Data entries
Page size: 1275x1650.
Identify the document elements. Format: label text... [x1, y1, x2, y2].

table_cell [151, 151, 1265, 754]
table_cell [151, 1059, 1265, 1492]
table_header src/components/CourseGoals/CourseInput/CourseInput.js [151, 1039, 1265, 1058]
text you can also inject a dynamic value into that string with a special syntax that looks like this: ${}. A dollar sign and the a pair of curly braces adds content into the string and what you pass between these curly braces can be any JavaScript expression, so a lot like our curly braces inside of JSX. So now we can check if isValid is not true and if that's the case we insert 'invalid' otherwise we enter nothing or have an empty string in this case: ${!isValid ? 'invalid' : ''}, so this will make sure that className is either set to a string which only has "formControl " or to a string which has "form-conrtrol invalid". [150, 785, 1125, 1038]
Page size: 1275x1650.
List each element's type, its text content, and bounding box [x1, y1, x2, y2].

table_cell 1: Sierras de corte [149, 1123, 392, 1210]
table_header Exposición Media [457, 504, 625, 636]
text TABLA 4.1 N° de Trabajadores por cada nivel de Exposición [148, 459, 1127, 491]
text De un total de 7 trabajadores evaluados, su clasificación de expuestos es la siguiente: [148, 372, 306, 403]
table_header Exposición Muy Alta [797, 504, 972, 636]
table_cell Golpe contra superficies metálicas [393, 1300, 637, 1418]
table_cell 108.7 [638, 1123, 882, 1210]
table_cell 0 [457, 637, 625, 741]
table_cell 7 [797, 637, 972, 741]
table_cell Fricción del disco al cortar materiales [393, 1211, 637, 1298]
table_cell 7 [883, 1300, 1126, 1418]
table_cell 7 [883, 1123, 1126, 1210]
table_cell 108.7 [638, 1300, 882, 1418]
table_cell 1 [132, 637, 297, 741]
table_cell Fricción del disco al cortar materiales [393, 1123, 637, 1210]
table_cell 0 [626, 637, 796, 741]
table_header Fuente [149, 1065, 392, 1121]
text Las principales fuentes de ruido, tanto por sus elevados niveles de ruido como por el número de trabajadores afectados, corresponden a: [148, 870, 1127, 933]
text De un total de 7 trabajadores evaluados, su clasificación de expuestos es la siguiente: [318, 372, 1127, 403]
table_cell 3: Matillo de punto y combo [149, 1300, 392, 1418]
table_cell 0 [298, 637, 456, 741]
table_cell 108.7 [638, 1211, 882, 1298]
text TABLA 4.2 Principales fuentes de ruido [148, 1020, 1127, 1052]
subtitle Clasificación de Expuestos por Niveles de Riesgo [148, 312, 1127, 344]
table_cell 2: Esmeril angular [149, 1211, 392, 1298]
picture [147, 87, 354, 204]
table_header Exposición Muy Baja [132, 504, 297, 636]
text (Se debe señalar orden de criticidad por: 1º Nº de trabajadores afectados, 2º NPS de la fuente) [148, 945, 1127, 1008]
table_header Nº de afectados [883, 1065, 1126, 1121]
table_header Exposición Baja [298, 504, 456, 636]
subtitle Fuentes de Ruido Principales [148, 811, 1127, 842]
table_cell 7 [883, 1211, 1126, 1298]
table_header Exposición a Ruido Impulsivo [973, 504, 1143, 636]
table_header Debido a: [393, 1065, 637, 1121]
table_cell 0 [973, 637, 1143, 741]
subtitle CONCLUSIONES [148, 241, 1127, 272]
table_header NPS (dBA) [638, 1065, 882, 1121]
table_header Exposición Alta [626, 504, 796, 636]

* **YOUR TASK**
Could you write out, exactly as they stand, only the lines above that begin at the line with "Identify the document" and stop after the line with "table_cell [151, 151, 1265, 754]"?

* **EXERCISE SOLUTION**
Identify the document elements. Format: label text... [x1, y1, x2, y2].

table_cell [151, 151, 1265, 754]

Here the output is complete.